__Instructions for the task__
Which lines run from the one containing "The CLAY Study" through the end of the entries? Restate them word for word, and only those.
=====
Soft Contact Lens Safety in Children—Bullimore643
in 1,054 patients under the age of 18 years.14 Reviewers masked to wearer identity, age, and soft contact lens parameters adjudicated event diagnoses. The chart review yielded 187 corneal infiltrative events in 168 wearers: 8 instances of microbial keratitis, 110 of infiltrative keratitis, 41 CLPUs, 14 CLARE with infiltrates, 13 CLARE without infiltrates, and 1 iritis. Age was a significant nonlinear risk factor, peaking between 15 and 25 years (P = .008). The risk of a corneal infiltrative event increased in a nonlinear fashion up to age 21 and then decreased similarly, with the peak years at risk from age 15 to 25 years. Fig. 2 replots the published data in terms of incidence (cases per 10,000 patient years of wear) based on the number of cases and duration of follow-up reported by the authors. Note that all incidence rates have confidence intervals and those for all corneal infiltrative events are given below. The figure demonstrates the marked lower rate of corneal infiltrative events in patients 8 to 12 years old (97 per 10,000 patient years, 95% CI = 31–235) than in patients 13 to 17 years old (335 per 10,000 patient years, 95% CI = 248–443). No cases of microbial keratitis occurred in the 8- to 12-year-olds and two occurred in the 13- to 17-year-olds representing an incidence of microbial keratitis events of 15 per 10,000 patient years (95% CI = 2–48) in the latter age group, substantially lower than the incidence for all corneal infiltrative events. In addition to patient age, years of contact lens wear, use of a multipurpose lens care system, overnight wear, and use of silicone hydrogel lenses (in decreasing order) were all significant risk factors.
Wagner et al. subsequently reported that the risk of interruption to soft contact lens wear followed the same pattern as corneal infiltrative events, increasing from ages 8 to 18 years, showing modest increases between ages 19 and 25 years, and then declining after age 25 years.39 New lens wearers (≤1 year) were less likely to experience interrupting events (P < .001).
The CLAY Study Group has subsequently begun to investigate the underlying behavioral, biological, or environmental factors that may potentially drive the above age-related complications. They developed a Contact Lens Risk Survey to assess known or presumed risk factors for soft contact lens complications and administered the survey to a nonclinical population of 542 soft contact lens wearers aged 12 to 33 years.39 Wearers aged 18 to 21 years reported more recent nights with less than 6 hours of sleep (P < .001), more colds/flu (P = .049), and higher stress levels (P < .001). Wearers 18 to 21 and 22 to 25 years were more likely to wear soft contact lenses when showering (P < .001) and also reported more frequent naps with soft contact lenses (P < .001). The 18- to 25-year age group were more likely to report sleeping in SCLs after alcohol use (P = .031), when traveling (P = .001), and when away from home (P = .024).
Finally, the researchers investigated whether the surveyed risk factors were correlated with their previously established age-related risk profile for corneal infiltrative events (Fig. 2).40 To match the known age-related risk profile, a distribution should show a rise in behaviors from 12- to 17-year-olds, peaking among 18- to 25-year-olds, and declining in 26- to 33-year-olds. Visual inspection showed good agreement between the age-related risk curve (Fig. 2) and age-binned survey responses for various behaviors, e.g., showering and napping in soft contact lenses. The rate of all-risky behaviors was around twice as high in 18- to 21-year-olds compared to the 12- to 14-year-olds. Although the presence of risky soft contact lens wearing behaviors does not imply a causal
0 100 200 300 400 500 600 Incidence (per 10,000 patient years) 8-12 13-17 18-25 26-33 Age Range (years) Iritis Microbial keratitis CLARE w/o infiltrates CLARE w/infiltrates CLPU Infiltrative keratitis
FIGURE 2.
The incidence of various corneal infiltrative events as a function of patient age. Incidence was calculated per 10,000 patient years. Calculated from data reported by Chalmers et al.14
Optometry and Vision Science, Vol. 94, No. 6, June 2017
=====
__Expected output__
The CLAY Study Group has subsequently begun to investigate the underlying behavioral, biological, or environmental factors that may potentially drive the above age-related complications. They developed a Contact Lens Risk Survey to assess known or presumed risk factors for soft contact lens complications and administered the survey to a nonclinical population of 542 soft contact lens wearers aged 12 to 33 years.39 Wearers aged 18 to 21 years reported more recent nights with less than 6 hours of sleep (P < .001), more colds/flu (P = .049), and higher stress levels (P < .001). Wearers 18 to 21 and 22 to 25 years were more likely to wear soft contact lenses when showering (P < .001) and also reported more frequent naps with soft contact lenses (P < .001). The 18- to 25-year age group were more likely to report sleeping in SCLs after alcohol use (P = .031), when traveling (P = .001), and when away from home (P = .024).
Finally, the researchers investigated whether the surveyed risk factors were correlated with their previously established age-related risk profile for corneal infiltrative events (Fig. 2).40 To match the known age-related risk profile, a distribution should show a rise in behaviors from 12- to 17-year-olds, peaking among 18- to 25-year-olds, and declining in 26- to 33-year-olds. Visual inspection showed good agreement between the age-related risk curve (Fig. 2) and age-binned survey responses for various behaviors, e.g., showering and napping in soft contact lenses. The rate of all-risky behaviors was around twice as high in 18- to 21-year-olds compared to the 12- to 14-year-olds. Although the presence of risky soft contact lens wearing behaviors does not imply a causal
0 100 200 300 400 500 600 Incidence (per 10,000 patient years) 8-12 13-17 18-25 26-33 Age Range (years) Iritis Microbial keratitis CLARE w/o infiltrates CLARE w/infiltrates CLPU Infiltrative keratitis
FIGURE 2.
The incidence of various corneal infiltrative events as a function of patient age. Incidence was calculated per 10,000 patient years. Calculated from data reported by Chalmers et al.14
Optometry and Vision Science, Vol. 94, No. 6, June 2017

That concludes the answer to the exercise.